Ketika mampu untuk mencintai dunia dengan seimbang, salah satu efeknya antara lain mencegah munculnya berbagai macam akar gangguan jiwa. Indikatornya antara lain menjadi pribadi yang tidak mudah mengalami kecemasan karena menghadapi ketidakpastian dalam hidup. Kecemasan ini berkurang atau bahkan hilang karena meyakini bahwa Allah telah mengatur semuanya dengan sempurna meski tidak mengetahui apa yang akan terjadi selanjutnya. Selain itu, muncul karakter yang tidak mudah terpuruk atau putus asa saat musibah dan kegagalan datang melanda, karena percaya bahwa Allah tidak akan mendzalimi hamba-hamba-Nya. Sifat lain yang akan tumbuh adalah menjadi seorang yang lebih mudah untuk bersyukur, karena lebih mampu menghayati nikmat yang Allah berikan, tidak hanya sebatas mensyukuri karuniaNya, bahkan mampu mensyukuri ujian dariNya.

Penutup

Kesimpulannya adalah bahwa mencintai dunia, satu sisi dapat berbahaya, sebagaimana api yang saat kita terjebak dengan euforia, dapat membakar dan menghanguskan semuanya sehingga muncul berbagai macam masalah seperti munculnya berbagai macam gangguan jiwa. Pemahaman yang mendalam dan komprehensif bagaimana seharusnya seorang muslim melihat dunia, dapat membantu untuk mencegah munculnya permasalahan-permasalahan terkait dengan hati bahkan dapat sebagai batu loncatan untuk kehidupan abadi yang lebih baik di akhirat nanti.

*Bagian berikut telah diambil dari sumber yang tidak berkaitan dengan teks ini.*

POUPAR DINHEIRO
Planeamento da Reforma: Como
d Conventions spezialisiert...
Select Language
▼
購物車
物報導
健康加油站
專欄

“Dan carilah (pahala) negeri akhirat dengan apa yang telah dianugerahkan Allah kepadamu, tetapi janganlah kamu lupakan bagianmu di dunia dan berbuat baiklah (kepada orang lain) sebagaimana Allah telah berbuat baik kepadamu, dan janganlah kamu berbuat kerusakan di bumi” (QS al-Qasas: 77).